Objective. Tuberculosis (TB) infection is highly prevalent in developing countries. As infected children represent a large proportion of the pool from which TB cases will arise, knowledge of the factors that influence TB infection in children are of importance to evaluate transmission of infection in the community and adapt TB control activities. There are limited data on the risk of infection in child populations in developing countries.

Methods. We performed a household contact study in The Gambia (West Africa), in which children who were living in contact with individuals who had proven smear-positive pulmonary TB cases were investigated. A questionnaire was addressed to the mother or caregiver of the child to investigate the presence of various risk factors and assess the degree of exposure of the child to the individual with TB within the household. A tuberculin skin test (TST) was performed on each child. TST sizes ≥5 and 10 mm, respectively, were considered positive.

Results. Households of 206 TB cases were visited, and 384 children aged <5 years were examined. The median age was 2, and 48% were girls. The distribution of TST responses followed a bimodal pattern, with 135 (35%) children presenting a palpable induration. Random effects logistic regression analysis demonstrated that the risk of positive TST response in the child increased with the geographic proximity of the child to the individual with TB within the household and with the degree of activities shared with the individual with TB. It was also associated with the clinical severity of the disease in the index case. Nutritional status and presence of a bacille Calmette-Guérin (BCG) scar were not independent risk factors for TST positivity in this population. On multivariate analysis, the effect of geographic proximity to the individual with TB, household size, and duration of cough in the index case persisted for TST responses ≥5 mm.

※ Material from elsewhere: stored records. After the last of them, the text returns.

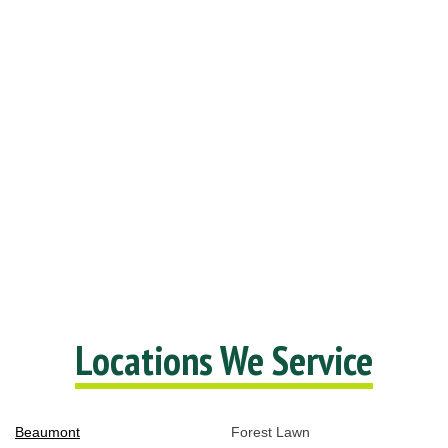
Locations We Service
Beaumont
Forest Lawn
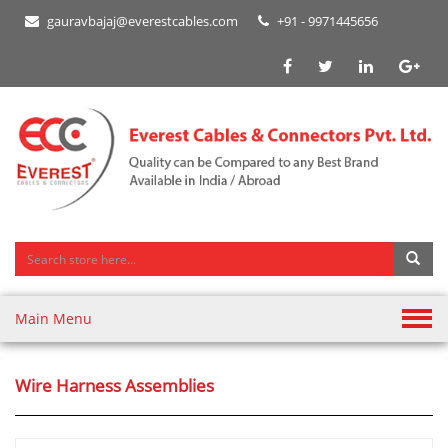
gauravbajaj@everestcables.com
+91 - 9971445656
Main Menu
Wire Harness Assemblies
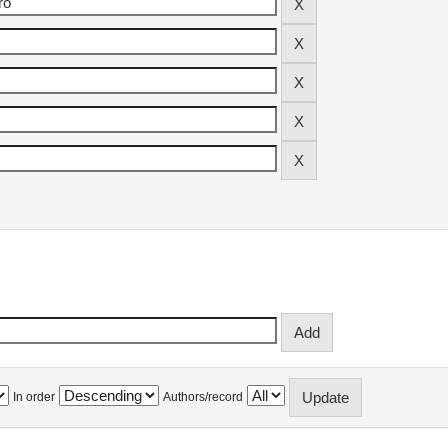
In order
Authors/record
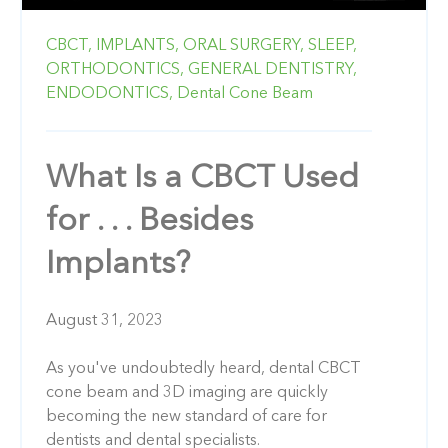
CBCT,
IMPLANTS,
ORAL SURGERY,
SLEEP,
ORTHODONTICS,
GENERAL DENTISTRY,
ENDODONTICS,
Dental Cone Beam
What Is a CBCT Used
for . . . Besides
Implants?
August 31, 2023
As you've undoubtedly heard, dental CBCT
cone beam and 3D imaging are quickly
becoming the new standard of care for
dentists and dental specialists.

Conclusions. In a highly endemic country with high BCG vaccination coverage in Africa, TB infection in children who were in contact with individual with infectious TB was directly related to the intensity of exposure of the child to the individual with TB. Our data suggest that a positive TST in a child reflects most probably TB infection rather than previous BCG vaccination. Contact tracing can play a major role in the control of TB in developing countries.